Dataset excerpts

_ _ _ _

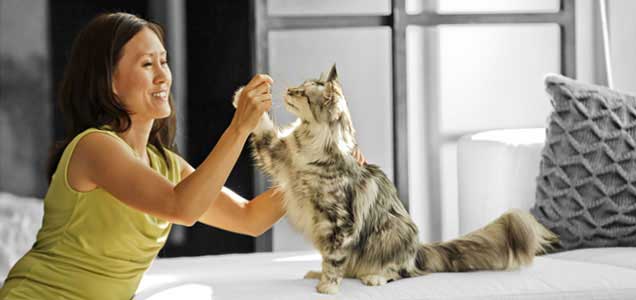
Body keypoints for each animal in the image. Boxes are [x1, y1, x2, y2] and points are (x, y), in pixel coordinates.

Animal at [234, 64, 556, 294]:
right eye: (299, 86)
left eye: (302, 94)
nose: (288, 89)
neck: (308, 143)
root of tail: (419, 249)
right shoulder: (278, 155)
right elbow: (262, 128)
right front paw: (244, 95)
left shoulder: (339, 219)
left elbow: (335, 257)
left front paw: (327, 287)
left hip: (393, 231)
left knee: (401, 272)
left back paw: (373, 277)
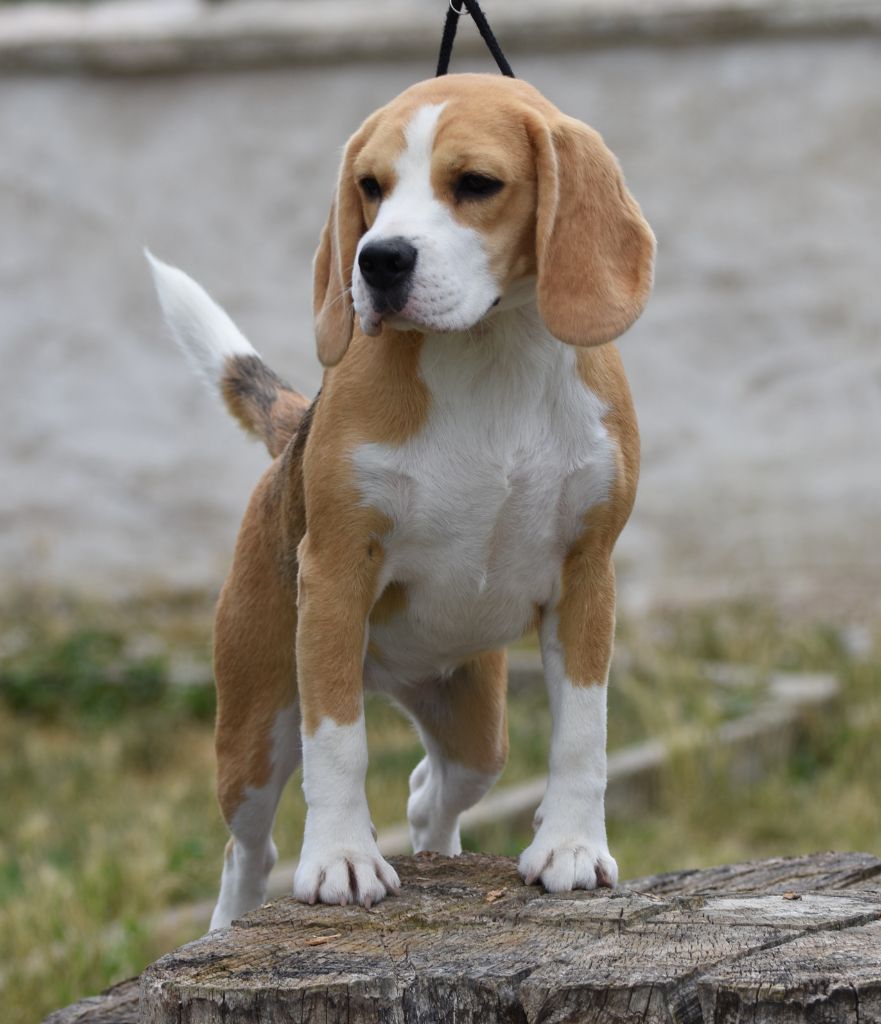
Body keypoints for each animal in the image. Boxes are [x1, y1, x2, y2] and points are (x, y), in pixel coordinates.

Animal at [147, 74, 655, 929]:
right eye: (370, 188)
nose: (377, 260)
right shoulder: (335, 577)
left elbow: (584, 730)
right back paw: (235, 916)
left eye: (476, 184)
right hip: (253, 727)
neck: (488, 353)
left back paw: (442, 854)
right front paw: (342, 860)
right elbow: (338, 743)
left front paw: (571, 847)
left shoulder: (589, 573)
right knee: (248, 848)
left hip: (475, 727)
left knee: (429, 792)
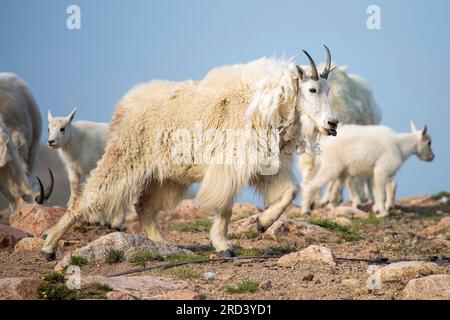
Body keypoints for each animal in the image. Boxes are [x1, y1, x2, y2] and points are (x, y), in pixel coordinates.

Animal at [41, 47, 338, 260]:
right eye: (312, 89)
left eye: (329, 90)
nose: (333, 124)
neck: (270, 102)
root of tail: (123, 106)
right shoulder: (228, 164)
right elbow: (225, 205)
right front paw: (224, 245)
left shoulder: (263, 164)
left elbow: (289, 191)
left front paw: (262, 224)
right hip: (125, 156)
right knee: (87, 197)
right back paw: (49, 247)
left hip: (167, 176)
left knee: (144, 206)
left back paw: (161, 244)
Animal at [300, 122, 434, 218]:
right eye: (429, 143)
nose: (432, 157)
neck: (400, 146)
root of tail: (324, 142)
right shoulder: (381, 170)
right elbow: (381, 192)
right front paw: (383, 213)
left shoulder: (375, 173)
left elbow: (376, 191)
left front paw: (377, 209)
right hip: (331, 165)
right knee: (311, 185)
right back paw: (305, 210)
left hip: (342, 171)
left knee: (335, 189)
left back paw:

_ _ _ _

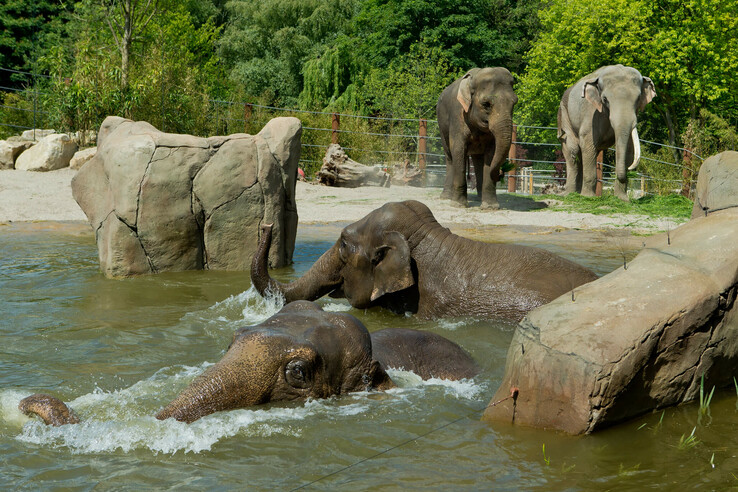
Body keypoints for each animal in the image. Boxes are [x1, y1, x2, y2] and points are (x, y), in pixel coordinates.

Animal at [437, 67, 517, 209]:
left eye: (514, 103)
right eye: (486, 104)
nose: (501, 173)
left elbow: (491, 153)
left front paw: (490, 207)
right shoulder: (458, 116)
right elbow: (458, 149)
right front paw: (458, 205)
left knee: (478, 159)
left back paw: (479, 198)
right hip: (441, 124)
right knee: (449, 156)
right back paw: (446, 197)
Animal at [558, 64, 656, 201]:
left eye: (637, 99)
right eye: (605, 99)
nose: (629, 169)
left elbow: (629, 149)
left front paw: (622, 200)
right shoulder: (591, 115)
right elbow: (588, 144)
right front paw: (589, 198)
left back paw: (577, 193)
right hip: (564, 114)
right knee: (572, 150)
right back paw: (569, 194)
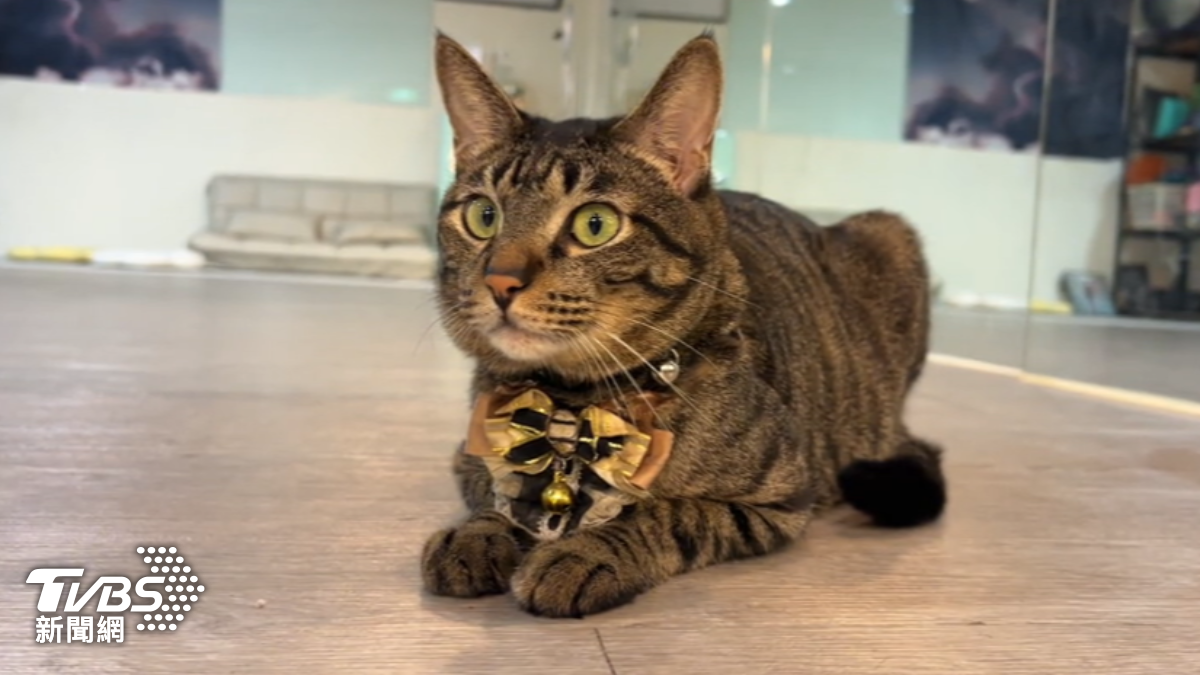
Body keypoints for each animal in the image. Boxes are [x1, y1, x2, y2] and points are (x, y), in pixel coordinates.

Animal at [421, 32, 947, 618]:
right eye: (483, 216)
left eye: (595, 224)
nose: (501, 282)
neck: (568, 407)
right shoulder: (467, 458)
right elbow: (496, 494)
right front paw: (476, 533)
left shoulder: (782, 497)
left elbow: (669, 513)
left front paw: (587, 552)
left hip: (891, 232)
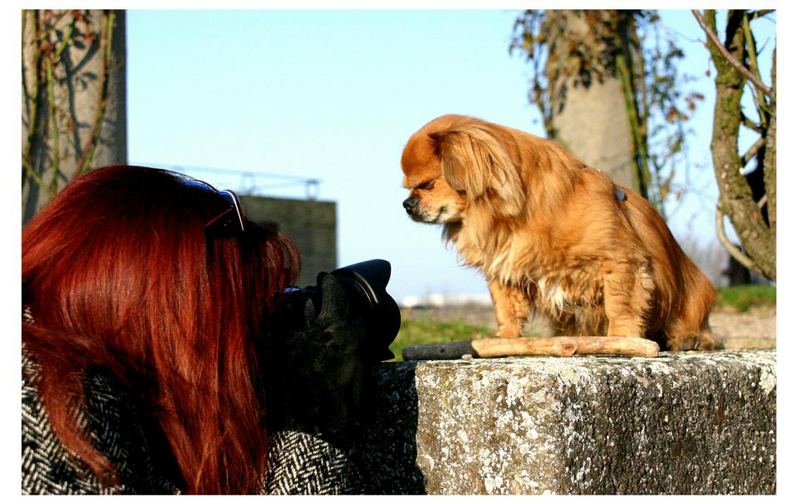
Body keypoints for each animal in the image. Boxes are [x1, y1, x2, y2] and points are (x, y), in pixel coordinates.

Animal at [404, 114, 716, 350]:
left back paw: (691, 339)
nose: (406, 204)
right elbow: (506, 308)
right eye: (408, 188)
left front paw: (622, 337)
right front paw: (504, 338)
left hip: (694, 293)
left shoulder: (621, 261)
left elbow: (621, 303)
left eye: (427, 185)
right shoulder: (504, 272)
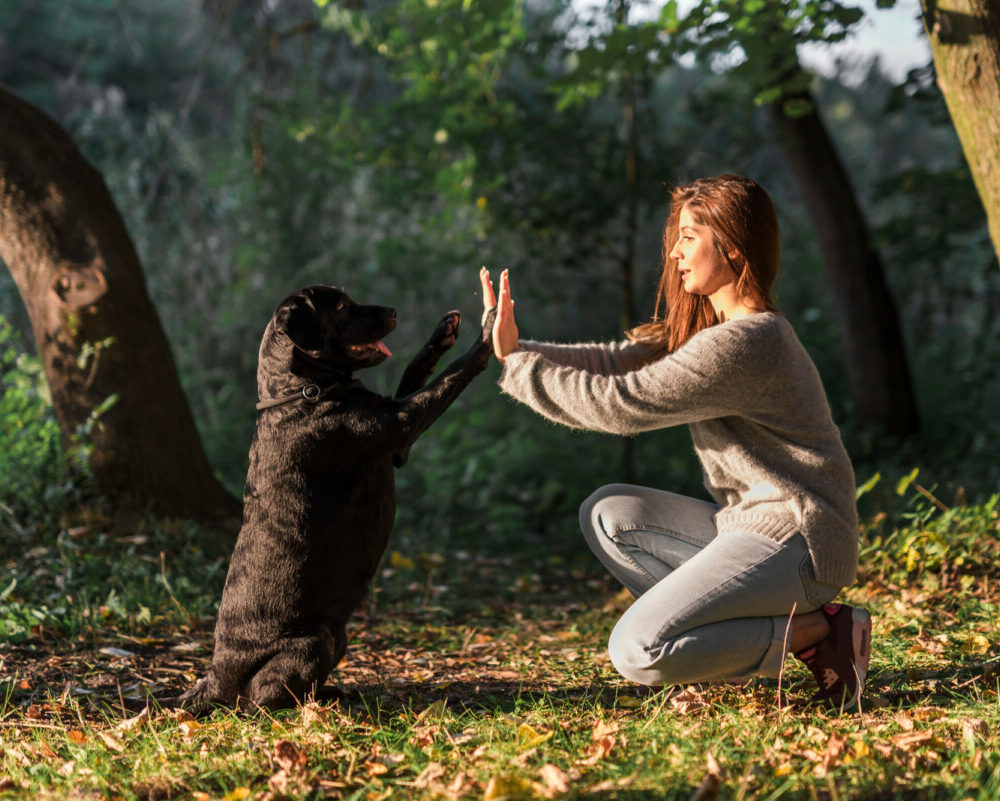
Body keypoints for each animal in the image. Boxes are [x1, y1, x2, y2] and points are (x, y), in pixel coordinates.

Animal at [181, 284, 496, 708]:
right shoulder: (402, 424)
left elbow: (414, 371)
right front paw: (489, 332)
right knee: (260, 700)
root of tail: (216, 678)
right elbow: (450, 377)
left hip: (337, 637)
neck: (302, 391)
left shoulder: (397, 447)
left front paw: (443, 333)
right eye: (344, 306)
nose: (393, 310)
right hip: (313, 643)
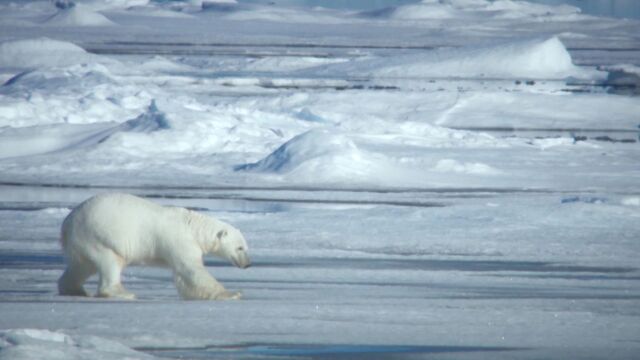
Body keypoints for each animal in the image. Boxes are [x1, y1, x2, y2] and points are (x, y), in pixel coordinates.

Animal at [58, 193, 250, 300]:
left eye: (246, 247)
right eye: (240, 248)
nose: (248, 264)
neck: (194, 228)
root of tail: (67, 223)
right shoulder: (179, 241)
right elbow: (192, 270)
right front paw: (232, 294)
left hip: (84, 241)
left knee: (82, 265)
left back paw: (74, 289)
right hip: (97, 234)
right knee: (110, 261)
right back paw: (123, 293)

_ _ _ _

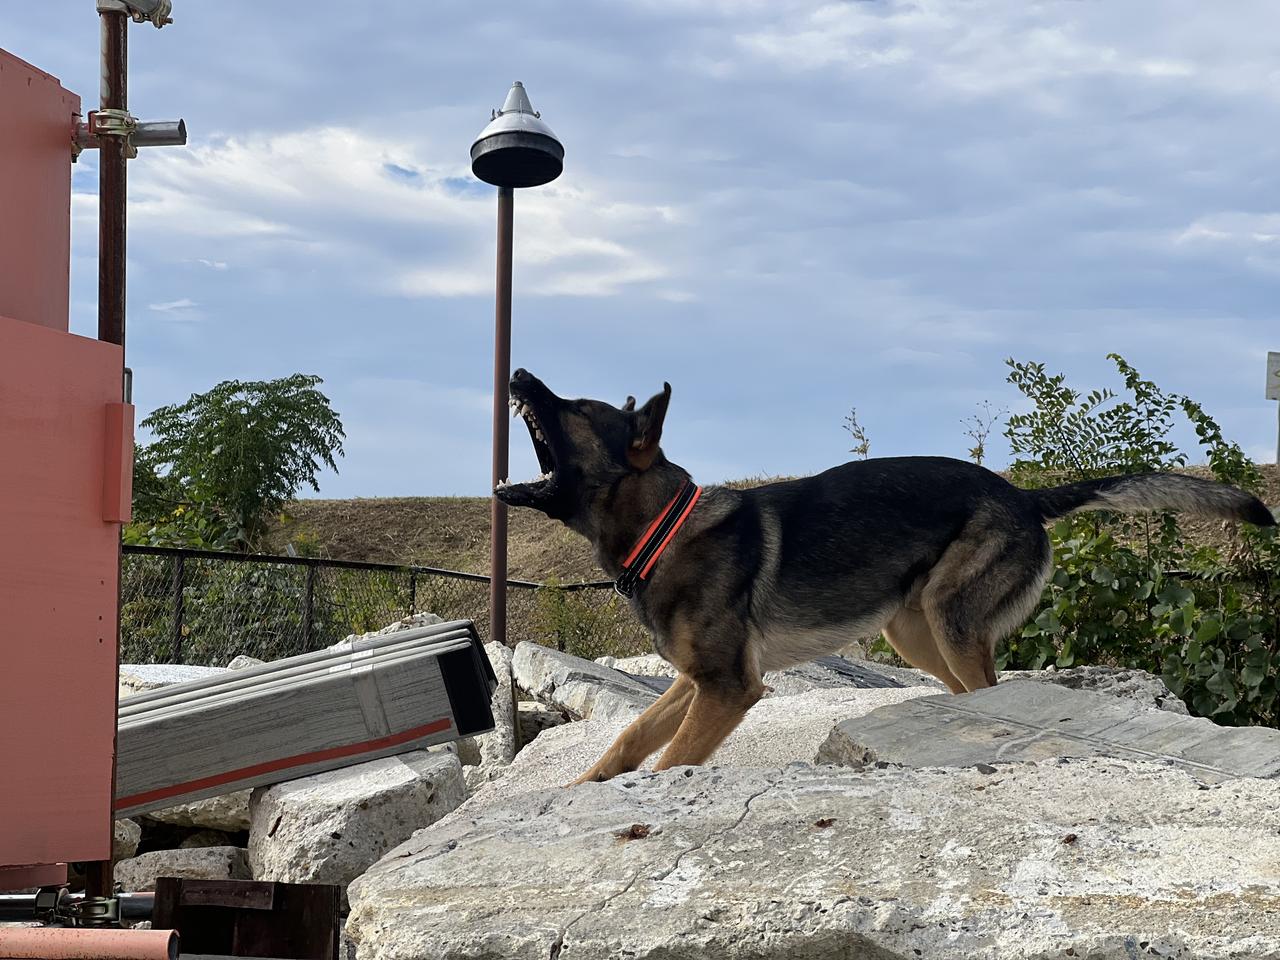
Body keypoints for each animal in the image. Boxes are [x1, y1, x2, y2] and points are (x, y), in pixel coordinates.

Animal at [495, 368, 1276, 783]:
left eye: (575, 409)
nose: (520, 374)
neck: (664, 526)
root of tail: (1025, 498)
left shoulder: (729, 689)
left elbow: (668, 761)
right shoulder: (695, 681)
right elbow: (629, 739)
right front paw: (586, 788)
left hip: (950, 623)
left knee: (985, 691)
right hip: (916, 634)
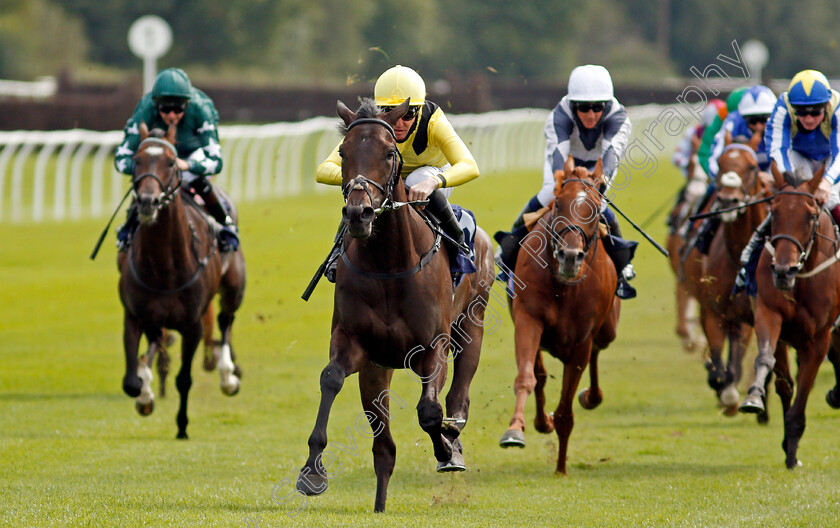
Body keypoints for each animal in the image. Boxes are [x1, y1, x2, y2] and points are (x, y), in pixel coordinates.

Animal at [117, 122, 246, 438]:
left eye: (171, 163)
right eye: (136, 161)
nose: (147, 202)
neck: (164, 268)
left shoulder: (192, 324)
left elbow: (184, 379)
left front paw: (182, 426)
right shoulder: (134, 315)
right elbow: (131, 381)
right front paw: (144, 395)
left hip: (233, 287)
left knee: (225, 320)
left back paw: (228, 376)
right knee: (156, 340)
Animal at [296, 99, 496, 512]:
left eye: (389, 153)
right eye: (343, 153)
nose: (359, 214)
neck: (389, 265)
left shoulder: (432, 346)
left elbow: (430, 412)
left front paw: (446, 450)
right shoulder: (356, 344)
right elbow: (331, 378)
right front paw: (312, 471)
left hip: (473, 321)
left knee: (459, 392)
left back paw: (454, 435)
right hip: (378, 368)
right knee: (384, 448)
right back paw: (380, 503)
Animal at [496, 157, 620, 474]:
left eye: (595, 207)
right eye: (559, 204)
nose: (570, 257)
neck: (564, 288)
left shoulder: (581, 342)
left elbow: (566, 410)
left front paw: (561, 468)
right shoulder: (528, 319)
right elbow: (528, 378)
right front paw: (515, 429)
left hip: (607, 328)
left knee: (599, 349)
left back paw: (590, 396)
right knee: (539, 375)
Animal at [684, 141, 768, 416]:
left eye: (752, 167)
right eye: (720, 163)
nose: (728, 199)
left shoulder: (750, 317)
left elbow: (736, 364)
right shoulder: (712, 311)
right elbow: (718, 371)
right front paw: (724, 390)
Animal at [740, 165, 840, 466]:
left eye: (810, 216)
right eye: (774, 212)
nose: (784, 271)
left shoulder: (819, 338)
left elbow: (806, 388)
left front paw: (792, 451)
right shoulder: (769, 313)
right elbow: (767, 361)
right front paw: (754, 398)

_ _ _ _

Using the records above, repeat exactly the run of lines that starts with the line with "left front paw: (622, 337)" and goes on through the line with "nose: (248, 264)"; omit each picture.

**PROBLEM SOLUTION**.
left front paw: (622, 337)
right front paw: (504, 338)
left hip: (694, 293)
left shoulder: (621, 261)
left elbow: (621, 303)
left eye: (427, 185)
right shoulder: (504, 272)
Body keypoints for each animal in the image. Boxes are [x1, y1, x2, y2] and points are (x, y), in pixel coordinates.

Animal at [181, 284, 496, 708]:
right shoulder: (402, 424)
left elbow: (414, 371)
right front paw: (489, 332)
right knee: (260, 700)
root of tail: (216, 678)
right elbow: (450, 377)
left hip: (337, 637)
neck: (302, 391)
left shoulder: (397, 447)
left front paw: (443, 333)
right eye: (344, 306)
nose: (393, 310)
right hip: (313, 643)
Body keypoints for each animal in the image. Boxes are [x1, y1, x2, y2] and points are (x, y), in pixel coordinates.

Animal at [58, 193, 250, 300]:
left eye: (246, 247)
right eye: (240, 248)
nose: (248, 264)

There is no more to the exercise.